En même temps ils en savent strictement rien de ce qui c'est passé. Pas de quoi être déboussolée, tu as le nom prénom du mec ... Bref.



> *plainte à la Gendarmerie avec une demande d'enquête de la provenance du matériel*


Mouais moi on me dit ça, je rigole. 

Et juste pour information hein, on peut pas parler de recel. Et tu n'es pas du tout un receleur ... 



> Comme dit *Sly54*, ça va être coton de clarifier ta situation. Par défaut, tu n'auras aucun recours !


Ah bon ? J'étais persuadé que en France il y avait une responsabilité contractuelle moi, il s'agit d'une vente => responsabilité contractuelle, article 1134 du code civil et 1116 du code civil. Avec les échanges, la fausse facture, et si il a l'identité du vendeur réel, rien de plus simple pour le débiteur de prouver que le créancier a voulu tromper le débiteur.


----------



## Locke (13 Octobre 2012)

C'est un peu vrai tout ça, mais dans tous les cas de figure il faut porter plainte, soit au commissariat, soit à la Gendarmerie. Comment un acheteur lambda peut, déjà prouver qu'il est lésé, ensuite auprès de qui se fera t'il défendre et récupérer son argent sans déposer de plainte ? Le vendeur qui répond que l'erreur de la facture est une erreur de la FNAC ? Heu, je n'y crois pas.

L'adresse du vendeur est-elle la sienne ? Son identité, bref, toutes ses coordonnées sont-elles bonnes ? Donc, ce n'est pas si idiot d'aller porter plainte à la Gendarmerie.

Personne ne va l'accuser de recel, mais le problème est que c'est tout bénéfice pour le vendeur. Quand à l'acheteur, notre ami *rexon*, il va se retrouver sans garantie avec impossibilité de prendre un Apple Care ! A 1100 &#8364;, ça met un peu les boules. 

On ne connait pas les tenants et aboutissants de l'origine exacte de ce matériel.

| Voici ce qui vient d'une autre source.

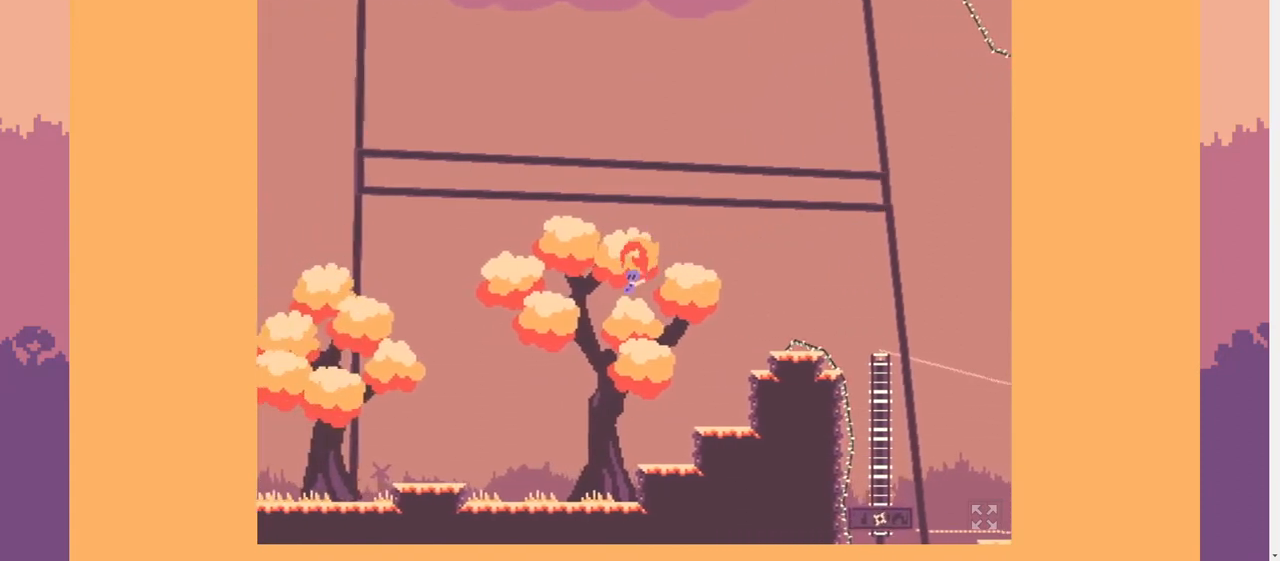
{"keys": ["a"], "events": []}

Si un jour le numéro de série est déclaré volé et se retrouve dans la base de données de Apple : le matériel sera verrouillé.


----------



## rexon (13 Octobre 2012)

bonjour à tous,

lorsque j'entre le num de serie sur le site d'Apple il me dit qu'il est incapable de savoir quand le produit a t'il été acheter et que je dois envoyé une facture d'achat ...

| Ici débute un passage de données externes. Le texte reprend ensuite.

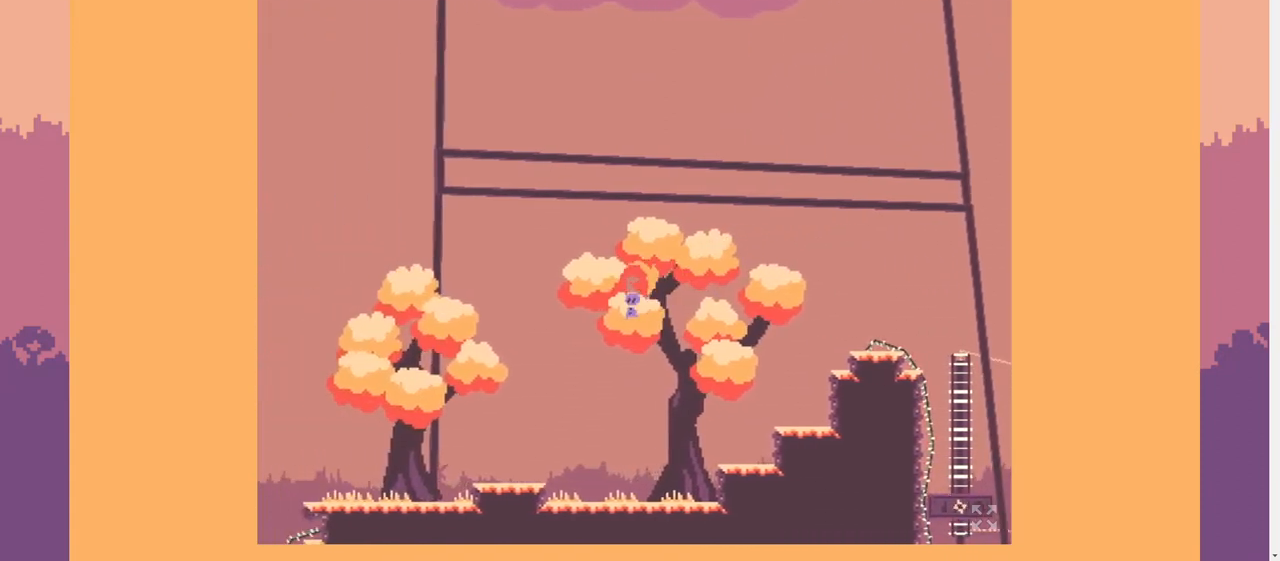
{"keys": ["a"], "events": [[333, "s", "down"], [400, "s", "up"]]}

le grand hic que je dois préciser c'est que j'ai pas l'identité du vendeur... ouioui... tellement "éblouis" par le produit et la supercherie j'en ai oublié de lui demander sa carte d'identité ...
Je ne possède que l'annonce que j'ai screenshoté et son numero de téléphone ( messagerie donne sur "bienvenue dans les bars à mobile" -> s'agit il de cartes prépayées? )

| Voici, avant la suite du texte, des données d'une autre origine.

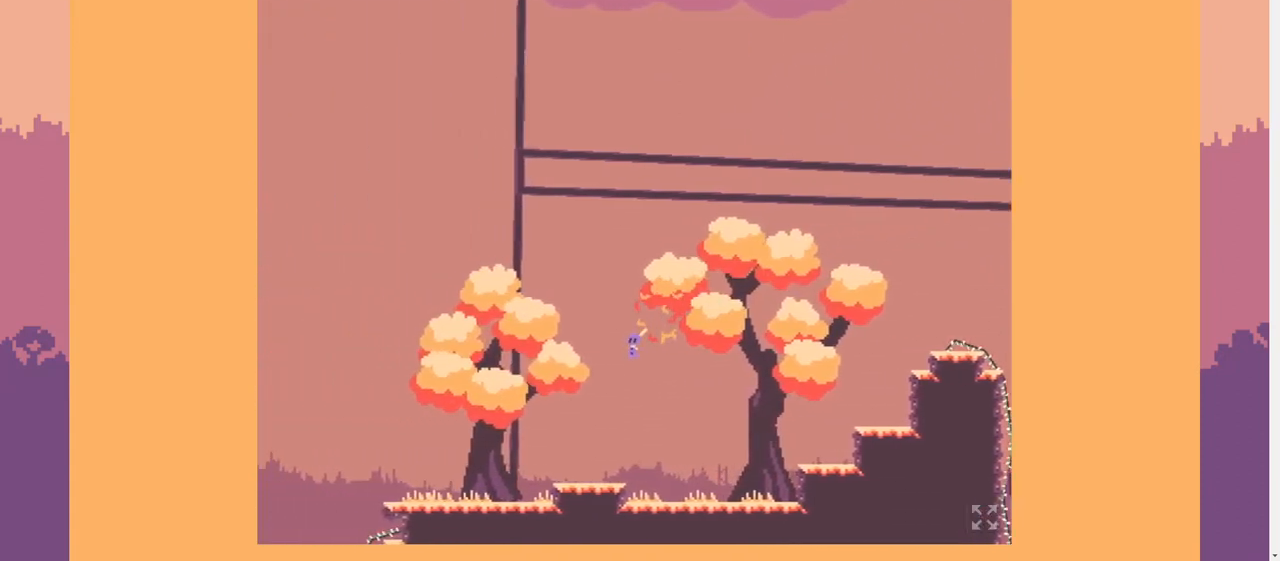
{"keys": ["a"], "events": []}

j'ai peur d'aller a la gendarmerie et me voir mon matériel confisqué sans retour sur l'investissement...

il me parait donc impossible d'avoir une garantie et apparemment la meilleure solution reste de garder le produit y prendre soin et si il tombe en panne allez chez un réparateur du coin?


----------



## Sly54 (13 Octobre 2012)

rexon a dit:


> j'ai peur d'aller a la gendarmerie et me voir mon matériel confisqué sans retour sur l'investissement...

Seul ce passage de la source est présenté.